> _Given data_
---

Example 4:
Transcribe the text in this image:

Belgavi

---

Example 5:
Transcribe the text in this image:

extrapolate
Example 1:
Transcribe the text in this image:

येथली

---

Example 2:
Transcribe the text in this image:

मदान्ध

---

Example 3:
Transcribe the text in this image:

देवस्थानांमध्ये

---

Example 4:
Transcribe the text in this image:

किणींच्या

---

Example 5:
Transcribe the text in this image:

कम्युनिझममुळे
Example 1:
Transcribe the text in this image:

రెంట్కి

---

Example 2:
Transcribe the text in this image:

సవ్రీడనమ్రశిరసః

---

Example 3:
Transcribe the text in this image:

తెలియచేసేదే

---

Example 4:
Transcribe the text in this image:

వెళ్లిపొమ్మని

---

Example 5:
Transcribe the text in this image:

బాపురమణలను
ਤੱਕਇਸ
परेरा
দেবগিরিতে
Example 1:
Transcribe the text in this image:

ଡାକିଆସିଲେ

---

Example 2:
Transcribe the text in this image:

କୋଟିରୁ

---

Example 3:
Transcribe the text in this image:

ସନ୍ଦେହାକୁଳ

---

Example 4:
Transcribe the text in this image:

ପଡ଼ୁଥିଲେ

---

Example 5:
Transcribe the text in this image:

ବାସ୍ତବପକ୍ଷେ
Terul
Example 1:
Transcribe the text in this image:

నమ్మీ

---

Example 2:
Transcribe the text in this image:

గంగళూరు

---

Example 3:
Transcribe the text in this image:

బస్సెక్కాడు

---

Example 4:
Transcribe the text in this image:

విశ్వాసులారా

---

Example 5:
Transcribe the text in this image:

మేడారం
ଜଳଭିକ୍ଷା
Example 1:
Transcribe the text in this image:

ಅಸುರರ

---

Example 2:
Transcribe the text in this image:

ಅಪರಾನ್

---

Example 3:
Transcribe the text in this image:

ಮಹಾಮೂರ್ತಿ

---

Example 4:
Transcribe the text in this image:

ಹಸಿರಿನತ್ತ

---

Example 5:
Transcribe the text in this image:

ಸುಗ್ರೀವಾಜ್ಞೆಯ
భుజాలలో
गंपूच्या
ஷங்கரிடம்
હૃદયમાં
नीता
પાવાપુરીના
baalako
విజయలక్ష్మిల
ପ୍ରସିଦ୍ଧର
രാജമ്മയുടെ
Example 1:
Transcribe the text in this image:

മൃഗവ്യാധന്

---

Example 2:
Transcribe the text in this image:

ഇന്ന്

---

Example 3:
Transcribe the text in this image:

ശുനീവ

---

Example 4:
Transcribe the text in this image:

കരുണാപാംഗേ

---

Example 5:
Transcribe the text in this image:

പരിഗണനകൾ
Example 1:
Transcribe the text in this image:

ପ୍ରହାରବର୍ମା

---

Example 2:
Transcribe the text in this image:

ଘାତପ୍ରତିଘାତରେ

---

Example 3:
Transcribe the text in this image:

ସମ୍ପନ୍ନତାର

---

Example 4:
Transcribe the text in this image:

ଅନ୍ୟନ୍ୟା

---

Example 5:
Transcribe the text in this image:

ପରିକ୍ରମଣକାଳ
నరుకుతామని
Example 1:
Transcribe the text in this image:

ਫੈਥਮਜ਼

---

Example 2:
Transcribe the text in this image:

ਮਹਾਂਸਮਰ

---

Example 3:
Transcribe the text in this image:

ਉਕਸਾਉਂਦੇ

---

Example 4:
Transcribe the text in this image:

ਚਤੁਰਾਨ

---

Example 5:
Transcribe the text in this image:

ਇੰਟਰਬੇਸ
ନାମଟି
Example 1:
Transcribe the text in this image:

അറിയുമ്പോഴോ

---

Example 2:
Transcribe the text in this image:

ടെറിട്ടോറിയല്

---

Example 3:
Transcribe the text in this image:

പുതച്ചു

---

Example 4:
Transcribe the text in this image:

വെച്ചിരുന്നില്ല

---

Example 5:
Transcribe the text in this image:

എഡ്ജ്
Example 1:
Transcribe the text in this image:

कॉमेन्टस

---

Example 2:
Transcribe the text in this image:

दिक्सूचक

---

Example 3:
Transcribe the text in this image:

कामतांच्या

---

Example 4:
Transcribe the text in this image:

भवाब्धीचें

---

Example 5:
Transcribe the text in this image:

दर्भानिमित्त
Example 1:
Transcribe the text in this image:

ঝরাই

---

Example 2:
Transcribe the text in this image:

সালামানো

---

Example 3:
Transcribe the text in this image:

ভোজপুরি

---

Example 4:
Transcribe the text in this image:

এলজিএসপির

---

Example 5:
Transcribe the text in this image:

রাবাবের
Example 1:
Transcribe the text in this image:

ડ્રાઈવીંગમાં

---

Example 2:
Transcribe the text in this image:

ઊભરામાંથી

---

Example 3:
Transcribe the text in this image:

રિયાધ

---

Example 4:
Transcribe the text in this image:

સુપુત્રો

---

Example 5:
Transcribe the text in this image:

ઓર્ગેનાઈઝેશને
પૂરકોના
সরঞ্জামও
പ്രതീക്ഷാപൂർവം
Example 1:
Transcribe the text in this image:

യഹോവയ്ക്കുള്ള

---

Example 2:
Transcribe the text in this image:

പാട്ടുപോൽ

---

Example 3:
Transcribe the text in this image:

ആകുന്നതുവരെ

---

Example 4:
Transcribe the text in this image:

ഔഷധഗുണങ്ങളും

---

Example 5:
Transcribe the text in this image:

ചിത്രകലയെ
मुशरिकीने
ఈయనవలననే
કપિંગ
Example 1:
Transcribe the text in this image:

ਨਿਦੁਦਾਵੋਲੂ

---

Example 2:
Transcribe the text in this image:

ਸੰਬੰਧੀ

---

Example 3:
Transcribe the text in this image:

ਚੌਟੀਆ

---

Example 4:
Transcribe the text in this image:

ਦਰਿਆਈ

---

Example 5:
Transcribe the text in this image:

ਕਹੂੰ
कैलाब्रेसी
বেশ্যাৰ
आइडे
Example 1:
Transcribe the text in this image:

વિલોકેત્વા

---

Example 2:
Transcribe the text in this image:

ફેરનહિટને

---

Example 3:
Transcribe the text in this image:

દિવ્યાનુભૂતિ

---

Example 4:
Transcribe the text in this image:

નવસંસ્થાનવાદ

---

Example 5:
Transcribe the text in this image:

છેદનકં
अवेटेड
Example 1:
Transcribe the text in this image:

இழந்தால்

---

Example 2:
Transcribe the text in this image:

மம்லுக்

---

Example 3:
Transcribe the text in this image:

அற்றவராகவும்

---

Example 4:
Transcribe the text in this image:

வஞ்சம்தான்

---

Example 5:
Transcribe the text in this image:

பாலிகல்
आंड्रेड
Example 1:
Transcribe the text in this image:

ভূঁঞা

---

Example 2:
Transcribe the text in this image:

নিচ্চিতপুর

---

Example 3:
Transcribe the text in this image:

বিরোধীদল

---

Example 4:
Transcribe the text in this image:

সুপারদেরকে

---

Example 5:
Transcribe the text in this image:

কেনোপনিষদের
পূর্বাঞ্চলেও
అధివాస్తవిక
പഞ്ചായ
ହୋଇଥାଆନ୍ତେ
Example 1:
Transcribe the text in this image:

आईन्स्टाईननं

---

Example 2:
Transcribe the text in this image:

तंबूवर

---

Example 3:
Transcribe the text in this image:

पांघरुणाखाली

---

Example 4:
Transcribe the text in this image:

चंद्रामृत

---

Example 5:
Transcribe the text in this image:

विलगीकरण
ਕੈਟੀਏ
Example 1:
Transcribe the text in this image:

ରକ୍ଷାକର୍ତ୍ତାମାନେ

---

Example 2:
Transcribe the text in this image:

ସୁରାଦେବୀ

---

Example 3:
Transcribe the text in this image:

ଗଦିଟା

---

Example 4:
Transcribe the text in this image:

> _Exercise aim_
Make an exact copy of the whole listing, so that no line is lost.

> _Response to the exercise_
---

Example 4:
Transcribe the text in this image:

Belgavi

---

Example 5:
Transcribe the text in this image:

extrapolate
Example 1:
Transcribe the text in this image:

येथली

---

Example 2:
Transcribe the text in this image:

मदान्ध

---

Example 3:
Transcribe the text in this image:

देवस्थानांमध्ये

---

Example 4:
Transcribe the text in this image:

किणींच्या

---

Example 5:
Transcribe the text in this image:

कम्युनिझममुळे
Example 1:
Transcribe the text in this image:

రెంట్కి

---

Example 2:
Transcribe the text in this image:

సవ్రీడనమ్రశిరసః

---

Example 3:
Transcribe the text in this image:

తెలియచేసేదే

---

Example 4:
Transcribe the text in this image:

వెళ్లిపొమ్మని

---

Example 5:
Transcribe the text in this image:

బాపురమణలను
ਤੱਕਇਸ
परेरा
দেবগিরিতে
Example 1:
Transcribe the text in this image:

ଡାକିଆସିଲେ

---

Example 2:
Transcribe the text in this image:

କୋଟିରୁ

---

Example 3:
Transcribe the text in this image:

ସନ୍ଦେହାକୁଳ

---

Example 4:
Transcribe the text in this image:

ପଡ଼ୁଥିଲେ

---

Example 5:
Transcribe the text in this image:

ବାସ୍ତବପକ୍ଷେ
Terul
Example 1:
Transcribe the text in this image:

నమ్మీ

---

Example 2:
Transcribe the text in this image:

గంగళూరు

---

Example 3:
Transcribe the text in this image:

బస్సెక్కాడు

---

Example 4:
Transcribe the text in this image:

విశ్వాసులారా

---

Example 5:
Transcribe the text in this image:

మేడారం
ଜଳଭିକ୍ଷା
Example 1:
Transcribe the text in this image:

ಅಸುರರ

---

Example 2:
Transcribe the text in this image:

ಅಪರಾನ್

---

Example 3:
Transcribe the text in this image:

ಮಹಾಮೂರ್ತಿ

---

Example 4:
Transcribe the text in this image:

ಹಸಿರಿನತ್ತ

---

Example 5:
Transcribe the text in this image:

ಸುಗ್ರೀವಾಜ್ಞೆಯ
భుజాలలో
गंपूच्या
ஷங்கரிடம்
હૃદયમાં
नीता
પાવાપુરીના
baalako
విజయలక్ష్మిల
ପ୍ରସିଦ୍ଧର
രാജമ്മയുടെ
Example 1:
Transcribe the text in this image:

മൃഗവ്യാധന്

---

Example 2:
Transcribe the text in this image:

ഇന്ന്

---

Example 3:
Transcribe the text in this image:

ശുനീവ

---

Example 4:
Transcribe the text in this image:

കരുണാപാംഗേ

---

Example 5:
Transcribe the text in this image:

പരിഗണനകൾ
Example 1:
Transcribe the text in this image:

ପ୍ରହାରବର୍ମା

---

Example 2:
Transcribe the text in this image:

ଘାତପ୍ରତିଘାତରେ

---

Example 3:
Transcribe the text in this image:

ସମ୍ପନ୍ନତାର

---

Example 4:
Transcribe the text in this image:

ଅନ୍ୟନ୍ୟା

---

Example 5:
Transcribe the text in this image:

ପରିକ୍ରମଣକାଳ
నరుకుతామని
Example 1:
Transcribe the text in this image:

ਫੈਥਮਜ਼

---

Example 2:
Transcribe the text in this image:

ਮਹਾਂਸਮਰ

---

Example 3:
Transcribe the text in this image:

ਉਕਸਾਉਂਦੇ

---

Example 4:
Transcribe the text in this image:

ਚਤੁਰਾਨ

---

Example 5:
Transcribe the text in this image:

ਇੰਟਰਬੇਸ
ନାମଟି
Example 1:
Transcribe the text in this image:

അറിയുമ്പോഴോ

---

Example 2:
Transcribe the text in this image:

ടെറിട്ടോറിയല്

---

Example 3:
Transcribe the text in this image:

പുതച്ചു

---

Example 4:
Transcribe the text in this image:

വെച്ചിരുന്നില്ല

---

Example 5:
Transcribe the text in this image:

എഡ്ജ്
Example 1:
Transcribe the text in this image:

कॉमेन्टस

---

Example 2:
Transcribe the text in this image:

दिक्सूचक

---

Example 3:
Transcribe the text in this image:

कामतांच्या

---

Example 4:
Transcribe the text in this image:

भवाब्धीचें

---

Example 5:
Transcribe the text in this image:

दर्भानिमित्त
Example 1:
Transcribe the text in this image:

ঝরাই

---

Example 2:
Transcribe the text in this image:

সালামানো

---

Example 3:
Transcribe the text in this image:

ভোজপুরি

---

Example 4:
Transcribe the text in this image:

এলজিএসপির

---

Example 5:
Transcribe the text in this image:

রাবাবের
Example 1:
Transcribe the text in this image:

ડ્રાઈવીંગમાં

---

Example 2:
Transcribe the text in this image:

ઊભરામાંથી

---

Example 3:
Transcribe the text in this image:

રિયાધ

---

Example 4:
Transcribe the text in this image:

સુપુત્રો

---

Example 5:
Transcribe the text in this image:

ઓર્ગેનાઈઝેશને
પૂરકોના
সরঞ্জামও
പ്രതീക്ഷാപൂർവം
Example 1:
Transcribe the text in this image:

യഹോവയ്ക്കുള്ള

---

Example 2:
Transcribe the text in this image:

പാട്ടുപോൽ

---

Example 3:
Transcribe the text in this image:

ആകുന്നതുവരെ

---

Example 4:
Transcribe the text in this image:

ഔഷധഗുണങ്ങളും

---

Example 5:
Transcribe the text in this image:

ചിത്രകലയെ
मुशरिकीने
ఈయనవలననే
કપિંગ
Example 1:
Transcribe the text in this image:

ਨਿਦੁਦਾਵੋਲੂ

---

Example 2:
Transcribe the text in this image:

ਸੰਬੰਧੀ

---

Example 3:
Transcribe the text in this image:

ਚੌਟੀਆ

---

Example 4:
Transcribe the text in this image:

ਦਰਿਆਈ

---

Example 5:
Transcribe the text in this image:

ਕਹੂੰ
कैलाब्रेसी
বেশ্যাৰ
आइडे
Example 1:
Transcribe the text in this image:

વિલોકેત્વા

---

Example 2:
Transcribe the text in this image:

ફેરનહિટને

---

Example 3:
Transcribe the text in this image:

દિવ્યાનુભૂતિ

---

Example 4:
Transcribe the text in this image:

નવસંસ્થાનવાદ

---

Example 5:
Transcribe the text in this image:

છેદનકં
अवेटेड
Example 1:
Transcribe the text in this image:

இழந்தால்

---

Example 2:
Transcribe the text in this image:

மம்லுக்

---

Example 3:
Transcribe the text in this image:

அற்றவராகவும்

---

Example 4:
Transcribe the text in this image:

வஞ்சம்தான்

---

Example 5:
Transcribe the text in this image:

பாலிகல்
आंड्रेड
Example 1:
Transcribe the text in this image:

ভূঁঞা

---

Example 2:
Transcribe the text in this image:

নিচ্চিতপুর

---

Example 3:
Transcribe the text in this image:

বিরোধীদল

---

Example 4:
Transcribe the text in this image:

সুপারদেরকে

---

Example 5:
Transcribe the text in this image:

কেনোপনিষদের
পূর্বাঞ্চলেও
అధివాస్తవిక
പഞ്ചായ
ହୋଇଥାଆନ୍ତେ
Example 1:
Transcribe the text in this image:

आईन्स्टाईननं

---

Example 2:
Transcribe the text in this image:

तंबूवर

---

Example 3:
Transcribe the text in this image:

पांघरुणाखाली

---

Example 4:
Transcribe the text in this image:

चंद्रामृत

---

Example 5:
Transcribe the text in this image:

विलगीकरण
ਕੈਟੀਏ
Example 1:
Transcribe the text in this image:

ରକ୍ଷାକର୍ତ୍ତାମାନେ

---

Example 2:
Transcribe the text in this image:

ସୁରାଦେବୀ

---

Example 3:
Transcribe the text in this image:

ଗଦିଟା

---

Example 4:
Transcribe the text in this image:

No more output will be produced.